Actually I expected with FAT32’s 4GB limit I should have ended up with a mass of 4GB files but for some reason Helix defaulted to 2GB file sizes. Not sure if it is Helix’s behaviour to default to 2GB file segments regardless of whether the destination drive is FAT16 or FAT32 or I didn’t choose the correct options before acquiring the drive but there you have it. Rather than reimaging I decided to try ‘Poorcase’ to reconstruct the image. 

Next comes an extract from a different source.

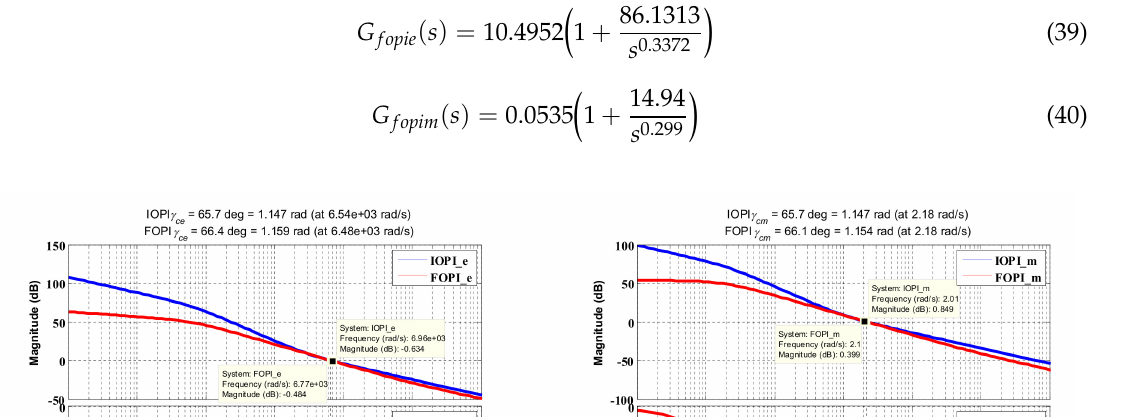
Figure 6. All the black lines indicate the response of FOPI controller; meanwhile, the red lines imply that of IOPI controller. The di ff erent styles of lines (solid line, dashed line, dotted line, and dash-dot line) represent the di ff erent settling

Directory Listing of split image files.

Poorcase is a Perl script that virtually reconstructs split dd disk images. It only works under the Linux operating system and for my little test I used the lastest Ubuntu 10.04 Lucid Lynx. The Poorcase Perl script worked out of the bag. I didn’t need to install any dependencies. You do however need to ensure you have enough loopback devices configured – one per file ‘segment’. I had 28 files so I needed 28 loopback devices. There’s a sample bash FOR loop in the poorcase documentation that explains how to do this quickly either using MAKEDEV or mknod. In my case I used mknod as follows to create 50 loopback devices: 

# for foo in `seq 0 50`; do mknod /dev/loop$foo b 7 $foo;done

 

Configuring additional loopback devices.

Having configured the additional loop back devices we can now run the Poorcase perl script. The following options are described in the README: 

–build (stitch the image together) 

–name ( name of the resulting image file) 

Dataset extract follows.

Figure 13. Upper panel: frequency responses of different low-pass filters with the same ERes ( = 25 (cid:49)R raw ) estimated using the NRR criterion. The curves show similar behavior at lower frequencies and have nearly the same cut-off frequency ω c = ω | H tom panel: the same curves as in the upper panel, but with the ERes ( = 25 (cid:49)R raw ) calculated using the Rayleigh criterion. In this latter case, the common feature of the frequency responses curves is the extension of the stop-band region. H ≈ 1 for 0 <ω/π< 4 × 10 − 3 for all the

By default the new image is built in Read Only mode. However it is possible to build in Read Write mode by explicitly adding the ‘-o rw’ switch.

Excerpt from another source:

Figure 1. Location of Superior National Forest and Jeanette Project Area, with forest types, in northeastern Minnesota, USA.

# perl poorcase_1.1.pl –build –name windows-xp-sp0.img /media/NTFS_/windows-xp-sp0.0*

 

Running Poorcase perl script.

The next screenshot shows the script finalising. 

Poorcase perl script completes.

Subsequently three files are created in the /dev/mapper folder as shown in the next screenshot.

Contents of /dev/mapper folder.

I tried mounting the windows-xp-sp0.img file but no luck. I got the error message below.

# mount -o ro /dev/mapper/windows-xp-sp0.img /media/windows
mount: /dev/mapper/windows-xp-sp0.img already mounted or /media/windows busy
#

Error mounting .img file.

After some time fiddling I decided to try and mount the second .img1 file and bingo it seemed to mount ok.  

Successfully mounting .img1 file.

A directory listing of the mount point for the .img1 file showed the Windows image had indeed sccessfully mounted. 

Mounted Windows Image.

There are obviously easier ways to mount split image files but I wanted to understand how Poorcase works. The Poorcase project page is here.